The injected data consists of the 64-bit time stamp prepended a 2-byte correction value to make the complete 10-byte checksum neutral. The original 10 bytes of frame data must be set to all zeros by the application before the injection, and they must belong to the same layer (fully contained in one checksum domain). The time stamp injection offset must be 2-byte aligned with the start of the data included in the checksum to be recalculated.
The time stamp injection can be controlled per packet by a control bit in the dynamic packet descriptors. This is illustrated in the net/timestamp_inject code example (see DN-0449).
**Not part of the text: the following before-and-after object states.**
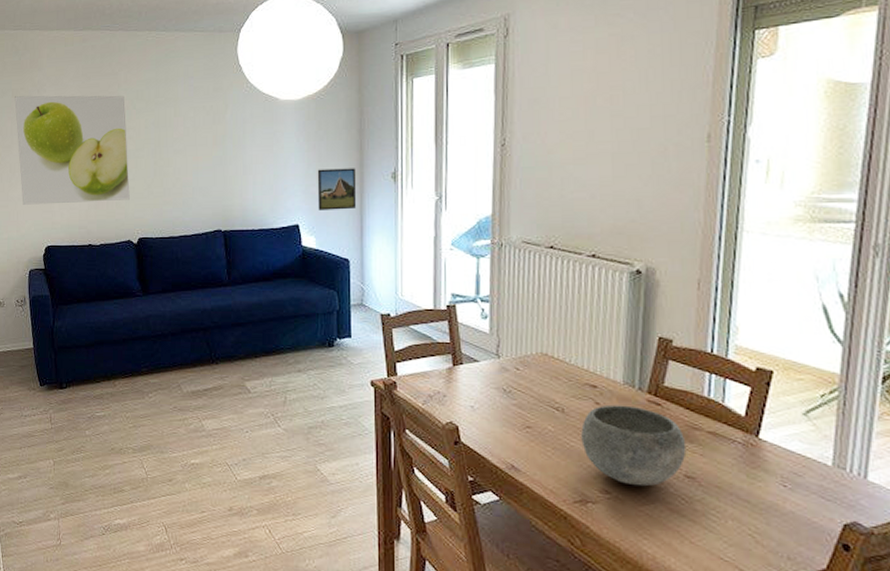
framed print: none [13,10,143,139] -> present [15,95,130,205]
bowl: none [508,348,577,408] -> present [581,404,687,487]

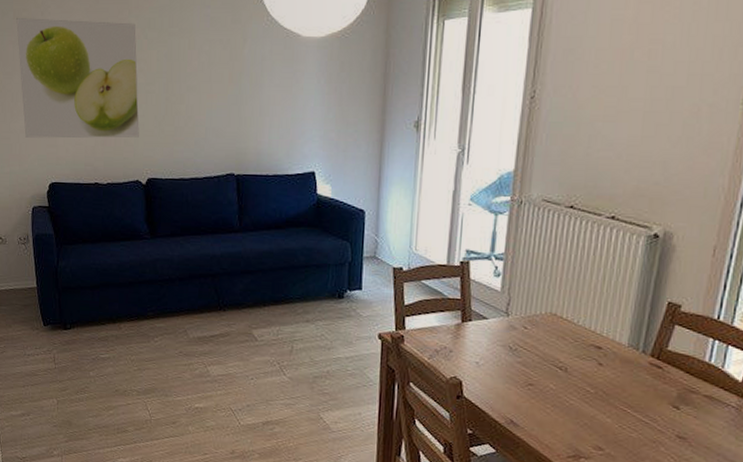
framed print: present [317,168,357,210] -> none [336,114,378,159]
bowl: present [581,404,687,487] -> none [581,366,682,445]

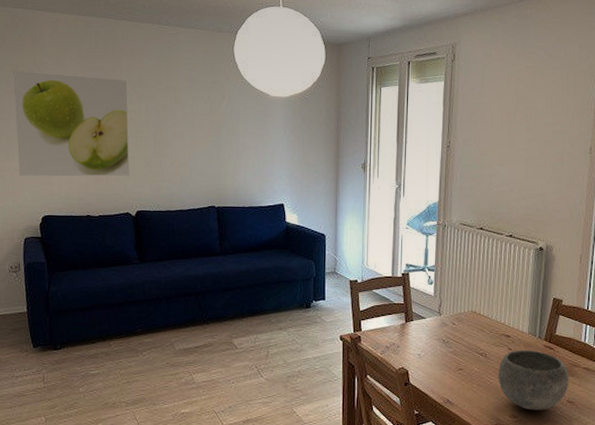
bowl: none [581,366,682,445] -> present [498,350,569,411]

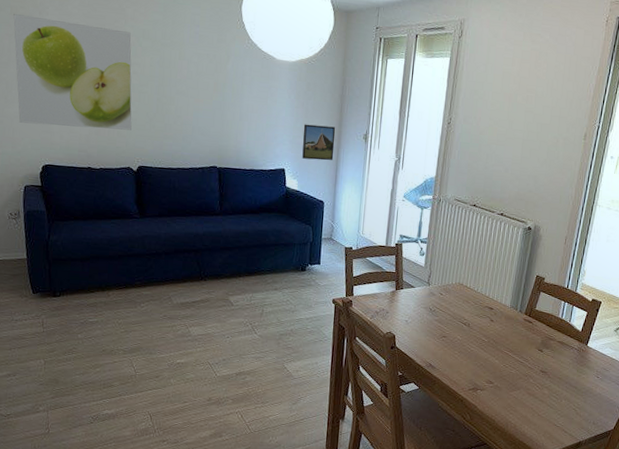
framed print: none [300,157,333,193] -> present [302,124,336,161]
bowl: present [498,350,569,411] -> none [478,321,544,379]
Time stamp injection can also be applied globally by using TimestampInjectAlways in the ntservice.ini file (see DN-0449).
The value of the time stamp can be the time when the first byte of the frame is put on the wire, or the time when the last byte is put on the wire, depending on the setting of TimestampMethod in the ntservice.ini file (see DN-0449).
The time stamp injection offset is determined by the setting of TimestampInjectDynamicOffset and TimestampInjectStaticOffset in the ntservice.ini file (see DN-0449). TimestampInjectDynamicOffset can be set to the start of the frame, the end of the frame, the start of the layer 3 header or the start of the layer 4 header. The actual offset is calculated from the location of TimestampInjectDynamicOffset by adding the value of TimestampInjectStaticOffset. If, for instance, TimestampInjectDynamicOffset is set to the end of the frame and TimestampInjectStaticOffset is set to -20, the time stamp is injected 20 bytes before the end of the frame. The combination of the two offsets must result in a location inside the current frame, and there must be enough space for both the prepended 2-byte correction value, the 8-byte time stamp and a 4-byte FCS, that is the resulting offset must be between the start of the frame and 14 bytes before the end of the frame. Otherwise some of the time stamp is overwritten by the FCS, and the checksum will be wrong.
Transmit rate limiting
Using NTAPI, the transmit rate can be limited per port using the NT_ConfigWrite function with the NT_CONFIG_PARM_PORT_SETTINGS_V2 parameter and the NtPortSettings_v2_s structure. Set NtPortSettings_v2_s.txPortRateLimit to the desired limit in bit/s (see DN-0449). A value in the range 1 to 100 is interpreted as a percentage of the link speed.
Using the config tool, apply the --tx_port_rate_limit option with a numeric value (see DN-0449). Without a unit, the value is interpreted as bit/s. A unit can be appended to the value. The units b, K, M and G work as ×1, ×1.000, ×1.000.000 and ×1.000.000.000 multipliers. With the unit %, a value in the range 1 to 100 is interpreted as a percentage of the link speed.
Flushing TX packets
Remaining packets in TX segments can be canceled from their queues and not sent, so that a stream can be closed down faster, by setting the CancelTxOnCloseMask parameter in the ntservice.ini file (see DN-0449). This is useful when replaying low-rate traffic.
Transmission of PCAP files
The SmartNICs have native support for transmission of PCAP files. Configuration can be done using the NT_NetTxOpen_v2 and NT_NetFileOpen_v2functions (see DN-0449).